F16: Generic Dimensionality (Original Rule 6). Dr Codd takes the purist view that each dimension must be equivalent in both its structure and operational capabilities. However, he does allow additional operational capabilities to be granted to selected dimensions (presumably including time), but he insists that such additional functions should be grantable to any dimension. He does not want the basic data structures, formulae or reporting formats to be biased towards any one dimension. This has proven to be one of the most controversial of all the original 12 rules. Technology focused products tend to largely comply with it, so the vendors of such products support it. Application focused products usually make no effort to comply, and their vendors bitterly attack the rule. With a strictly purist interpretation, few products fully comply. We would suggest that if you are purchasing a tool for general purpose, multiple application use, then you want to consider this rule, but even then with a lower priority. If you are buying a product for a specific application, you may safely ignore the rule.

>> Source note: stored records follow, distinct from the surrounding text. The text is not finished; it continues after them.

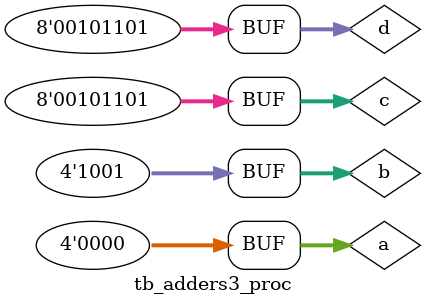
<source format=v>
module adder3_procedural(
	input [3:0] a,
	input [3:0] b,
	input [7:0] c,
	input [7:0] d,
	output reg [4:0] sum1,
	output reg [8:0] sum2,
	output reg [9:0] sum3
);

	// The order of the assignments in NOT important 
	always @(a or b) begin 
		sum1 = a + b;
	end 

	always @(c or d) begin
		sum2 = c + d;
	end 

	// Best practice control list 
	// Any change in RHS propagates to LHS 
	always @(*) begin 
		sum3 = sum1 + sum2;
	end 

	/*
	always @(*) begin 
		sum3 = a+b+c+d;
	end 
	*/

		
endmodule

`timescale 1us/1ns
module tb_adders3_proc(
);

	reg [3:0] a, b;
	reg [7:0] c, d;
	wire [4:0] sum1;
	wire [8:0] sum2;
	wire [9:0] sum3;

	// Instantiate the DUT 
	adders3_procedural ADD3(
		.a(a),
		.b(b),
		.c(c),
		.d(d),
		.sum1(sum1),
		.sum2(sum2),
		.sum3(sum3)
	);

	// Create stimulus 
	initial begin 
      $monitor(" a = %d, b = %d, c = %d, d = %d, sum1 = %d, sum2 = %d, sum3 = %d",
                 a ,b ,c, d, sum1, sum2, sum3);
       #1; a = 4'd0  ; b = 4'd3  ; c = 8'd1 ; d = 8'd255 ;
       #1; a = 4'd10 ; b = 4'd13 ; c = 8'd9 ; d = 8'd10 ;
       #1; a = 4'd15 ; b = 4'd15 ; c = 8'd109 ; d = 8'd37 ;
       #1; a = 4'd0  ; b = 4'd9  ; c = 8'd45 ; d = 8'd45 ;
       #1;
	end 

endmodule 

</source>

F17: Unlimited Dimensions & Aggregation Levels (Original Rule 12). Technically, no product can possibly comply with this feature, because there is no such thing as an unlimited entity on a limited computer. In any case, few applications need more than about eight or ten dimensions, and few hierarchies have more than about six consolidation levels. Dr Codd suggests that if a maximum must be accepted, it should be at least 15 and preferably 20; we believe that this is too arbitrary and takes no account of usage. You should ensure that any product you buy has limits that are greater than you need, but there are many other limiting factors in OLAP products that are liable to trouble you more than this one. In practice, therefore, you can probably ignore this requirement.
F18: Unrestricted Cross-dimensional Operations (Original Rule 9). Dr Codd asserts, and we agree, that all forms of calculation must be allowed across all dimensions, not just the 'measures' dimension. In fact, many products which use only relational storage are weak in this area. Most products with a multidimensional database are strong. These types of calculations are important if you are doing complex calculations, not just cross tabulations, and are particularly relevant in applications that analyse profitability.